Facebook is looking to self-police itself by implementing parts of the proposed Honest Ads Act before the government tries to regulate it. To fight fake news and election interference, Facebook will require the admins of popular Facebook Pages and advertisers buying political or “issue” ads on “debated topics of national legislative importance” like education or abortion to verify their identity and location. Those that refuse, are found to be fraudulent, or are trying to influence foreign elections will have their Pages prevented from posting to the News Feed or their ads blocked.
Meanwhile, Facebook plans to use this information to append a “Political Ad” label and “Paid for by” information to all election, politics, and issue ads. Facebook started the verification process this week, users in the U.S. will start seeing the labels and buyer info later this spring, and Facebook will expand the effort to ads around the world in the coming months.
“These steps by themselves won’t stop all people trying to game the system. But they will make it a lot harder for anyone to do what the Russians did during the 2016 election and use fake accounts and pages to run ads” CEO Mark Zuckerberg wrote on Facebook. “Election interference is a problem that’s bigger than any one platform, and that’s why we support the Honest Ads Act. This will help raise the bar for all political advertising online.” You can see his full post below.
The move follows Twitter’s November announcement that it too would label political ads and show who they were bought by.

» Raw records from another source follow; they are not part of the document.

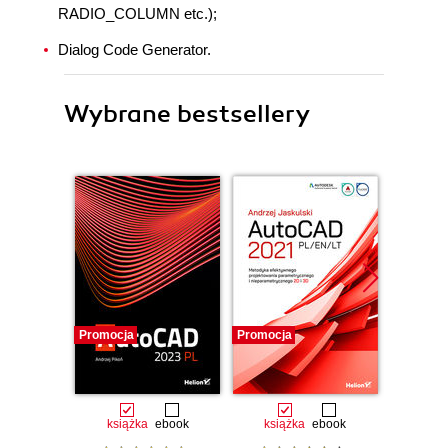
RADIO_COLUMN etc.);
Dialog Code Generator.
Wybrane bestsellery
Promocja
Promocja
Promocj
książka
ebook
książka
ebook
ksią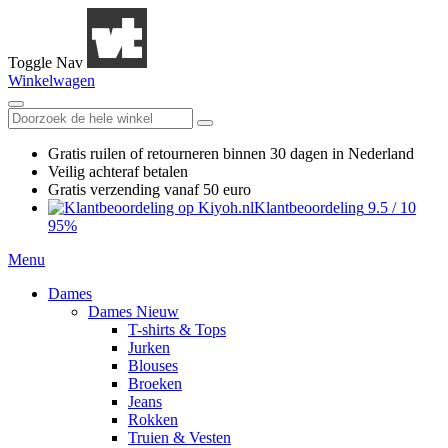
Toggle Nav
Winkelwagen
Gratis ruilen
of retourneren
binnen 30 dagen in Nederland
Veilig achteraf betalen
Gratis verzending
vanaf 50 euro
Klantbeoordeling
9.5
/
10
95%
Menu
Dames
Dames Nieuw
T-shirts & Tops
Jurken
Blouses
Broeken
Jeans
Rokken
Truien & Vesten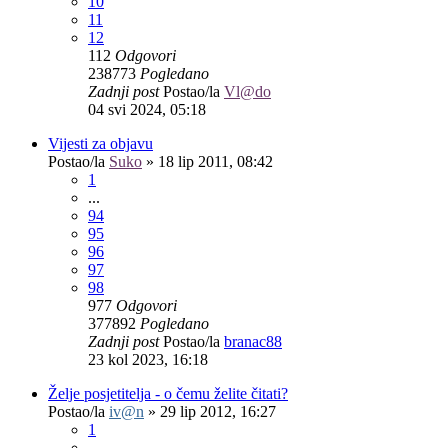
10
11
12
112
Odgovori
238773
Pogledano
Zadnji post
Postao/la
Vl@do
04 svi 2024, 05:18
Vijesti za objavu
Postao/la
Suko
»
18 lip 2011, 08:42
1
...
94
95
96
97
98
977
Odgovori
377892
Pogledano
Zadnji post
Postao/la
branac88
23 kol 2023, 16:18
Želje posjetitelja - o čemu želite čitati?
Postao/la
iv@n
»
29 lip 2012, 16:27
1
...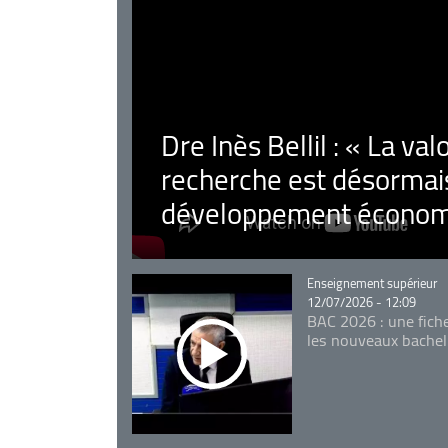
Dre Inès Bellil : « La val
recherche est désormais
développement économ
Catégorie
Enseignement supérieur
12/07/2026 - 12:09
BAC 2026 : une fich
les nouveaux bachel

Facebook also gave a timeline for releasing both its tools for viewing all ads run by Pages, and to create a Political Ad Archive. A searchable index of all ads with the “political” lebel, including their images, text, target demographics, and how much was spent on them will launch in June. Meanwhile, the Vew Ads tool that’s been testing in Canada will roll out globally in June so users can see any ad run by a Page, not just those targeted to them.
Facebook announced in October it would require documentation from election advertisers and label their ads, but now is applying those requirements to a much wider swath of ads that deal with big issues impacted by politics. That could protect users from disinformation and divisive content not just during elections, but any time bad actors are trying to drive wedges into society. Facebook wouldn’t reveal the threshhold of followers that will trigger Pages needing verification but confirmed it will not apply to small-to-medium size businesses.
By self-regulating, Facebook may be able to take the wind out calls for new laws that apply buyer disclosure rules on TV and other traditional media ads to online ads. Zuckerberg will testify before the U.S. Senate Judiciary and Commerce committees on April 10, as well as the House Energy and Commerce Committee on April 11. Having today’s announcement to point to could give him more protection against criticism during the hearings.